Cui Linyan, Zhang Guolong, Wang Jinshen
Image Processing Center, School of Astronautics, Beihang University, Beijing 102206, China.
Sensors (Basel). 2021 Nov 13;21(22):7558. doi: 10.3390/s21227558.
For the engineering application of manipulator grasping objects, mechanical arm occlusion and limited imaging angle produce various holes in the reconstructed 3D point clouds of objects. Acquiring a complete point cloud model of the grasped object plays a very important role in the subsequent task planning of the manipulator.
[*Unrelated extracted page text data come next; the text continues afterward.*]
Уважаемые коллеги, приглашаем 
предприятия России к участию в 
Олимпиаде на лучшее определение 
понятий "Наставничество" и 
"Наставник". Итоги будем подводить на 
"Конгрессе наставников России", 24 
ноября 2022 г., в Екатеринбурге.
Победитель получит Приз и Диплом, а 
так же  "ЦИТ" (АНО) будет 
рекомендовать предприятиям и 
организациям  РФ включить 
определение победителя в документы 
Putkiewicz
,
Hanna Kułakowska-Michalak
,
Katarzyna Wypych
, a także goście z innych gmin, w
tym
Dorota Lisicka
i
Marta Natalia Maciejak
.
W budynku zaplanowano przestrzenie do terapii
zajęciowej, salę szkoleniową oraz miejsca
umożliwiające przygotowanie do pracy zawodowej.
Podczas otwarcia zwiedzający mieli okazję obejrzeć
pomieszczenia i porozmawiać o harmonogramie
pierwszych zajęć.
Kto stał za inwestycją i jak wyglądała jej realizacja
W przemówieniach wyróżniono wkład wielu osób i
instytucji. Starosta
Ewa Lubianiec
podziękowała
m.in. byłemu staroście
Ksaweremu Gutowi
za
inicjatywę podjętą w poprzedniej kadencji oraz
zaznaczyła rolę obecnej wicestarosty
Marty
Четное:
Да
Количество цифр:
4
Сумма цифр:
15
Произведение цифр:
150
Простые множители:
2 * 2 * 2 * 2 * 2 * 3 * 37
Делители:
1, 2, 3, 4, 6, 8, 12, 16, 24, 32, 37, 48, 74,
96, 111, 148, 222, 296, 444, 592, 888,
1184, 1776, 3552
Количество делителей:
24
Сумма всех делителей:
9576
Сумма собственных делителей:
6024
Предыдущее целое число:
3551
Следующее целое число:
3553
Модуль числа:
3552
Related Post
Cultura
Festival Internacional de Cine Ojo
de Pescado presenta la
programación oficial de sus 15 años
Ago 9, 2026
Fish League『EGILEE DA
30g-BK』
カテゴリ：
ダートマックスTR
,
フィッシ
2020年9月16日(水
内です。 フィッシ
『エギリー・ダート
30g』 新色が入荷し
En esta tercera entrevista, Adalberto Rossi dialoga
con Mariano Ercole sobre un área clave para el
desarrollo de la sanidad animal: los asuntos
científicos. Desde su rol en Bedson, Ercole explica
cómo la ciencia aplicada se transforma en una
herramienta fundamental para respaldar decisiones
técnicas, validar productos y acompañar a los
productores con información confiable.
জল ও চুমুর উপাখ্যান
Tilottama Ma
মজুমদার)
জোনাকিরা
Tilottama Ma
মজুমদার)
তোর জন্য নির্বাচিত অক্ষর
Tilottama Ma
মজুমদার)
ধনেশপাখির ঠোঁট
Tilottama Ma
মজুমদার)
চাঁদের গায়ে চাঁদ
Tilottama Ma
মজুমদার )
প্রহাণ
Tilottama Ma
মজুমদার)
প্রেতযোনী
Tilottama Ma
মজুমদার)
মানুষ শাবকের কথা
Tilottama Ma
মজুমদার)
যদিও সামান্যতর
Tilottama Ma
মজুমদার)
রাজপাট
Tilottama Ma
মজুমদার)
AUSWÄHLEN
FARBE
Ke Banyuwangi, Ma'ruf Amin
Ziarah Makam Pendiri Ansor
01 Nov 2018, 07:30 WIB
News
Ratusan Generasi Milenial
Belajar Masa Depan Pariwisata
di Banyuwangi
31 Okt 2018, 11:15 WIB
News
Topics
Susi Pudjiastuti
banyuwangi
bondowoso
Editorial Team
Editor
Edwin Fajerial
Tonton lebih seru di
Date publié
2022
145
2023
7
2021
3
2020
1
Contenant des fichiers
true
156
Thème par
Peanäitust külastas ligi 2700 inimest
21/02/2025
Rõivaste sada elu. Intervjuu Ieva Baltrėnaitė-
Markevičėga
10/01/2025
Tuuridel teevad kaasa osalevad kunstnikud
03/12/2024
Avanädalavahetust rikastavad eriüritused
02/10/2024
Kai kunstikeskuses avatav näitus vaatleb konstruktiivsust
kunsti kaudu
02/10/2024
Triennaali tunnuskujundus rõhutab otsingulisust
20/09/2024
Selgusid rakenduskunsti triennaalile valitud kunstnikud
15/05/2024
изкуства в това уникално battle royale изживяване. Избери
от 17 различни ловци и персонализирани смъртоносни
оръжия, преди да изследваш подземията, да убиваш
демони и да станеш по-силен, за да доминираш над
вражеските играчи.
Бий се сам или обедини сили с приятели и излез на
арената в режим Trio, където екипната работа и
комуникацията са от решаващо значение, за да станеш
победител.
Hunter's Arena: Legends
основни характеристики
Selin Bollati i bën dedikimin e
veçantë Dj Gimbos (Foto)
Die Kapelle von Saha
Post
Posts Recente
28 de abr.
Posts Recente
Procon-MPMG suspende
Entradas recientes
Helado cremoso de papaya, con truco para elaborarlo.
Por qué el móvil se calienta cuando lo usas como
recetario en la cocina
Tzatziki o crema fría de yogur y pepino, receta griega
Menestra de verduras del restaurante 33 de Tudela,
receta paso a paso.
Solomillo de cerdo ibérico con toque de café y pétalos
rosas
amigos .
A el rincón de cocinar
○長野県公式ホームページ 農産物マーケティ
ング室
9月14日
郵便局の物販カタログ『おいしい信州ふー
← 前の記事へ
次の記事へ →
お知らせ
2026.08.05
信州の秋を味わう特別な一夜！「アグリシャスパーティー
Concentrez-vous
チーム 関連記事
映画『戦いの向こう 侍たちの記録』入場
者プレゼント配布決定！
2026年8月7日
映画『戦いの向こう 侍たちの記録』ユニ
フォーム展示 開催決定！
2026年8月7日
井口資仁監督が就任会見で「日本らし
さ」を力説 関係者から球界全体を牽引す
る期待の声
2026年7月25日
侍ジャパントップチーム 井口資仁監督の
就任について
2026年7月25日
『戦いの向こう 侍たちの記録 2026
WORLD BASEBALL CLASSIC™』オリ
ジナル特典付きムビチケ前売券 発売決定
This paper proposes a method with which to automatically detect and repair the holes in the 3D point cloud model of symmetrical objects grasped by the manipulator. With the established virtual camera coordinate system and boundary detection, repair and classification of holes, the closed boundaries for the nested holes were detected and classified into two kinds, which correspond to the mechanical claw holes caused by mechanical arm occlusion and the missing surface produced by limited imaging angle. These two kinds of holes were repaired based on surface reconstruction and object symmetry. Experiments on simulated and real point cloud models demonstrate that our approach outperforms the other state-of-the-art 3D point cloud hole repair algorithms.
对于机械手抓取物体的工程应用,机械臂遮挡和有限的成像角度会在物体重建的三维点云中产生各种孔洞。获取被抓取物体的完整点云模型对机械手后续的任务规划起着非常重要的作用。本文提出了一种自动检测和修复机械手抓取的对称物体三维点云模型中孔洞的方法。通过建立虚拟相机坐标系以及孔洞的边界检测、修复和分类,检测出嵌套孔洞的封闭边界并将其分为两类,分别对应机械臂遮挡导致的机械爪孔洞和有限成像角度产生的缺失表面。基于表面重建和物体对称性对这两类孔洞进行修复。在模拟和真实点云模型上的实验表明,我们的方法优于其他先进的三维点云孔洞修复算法。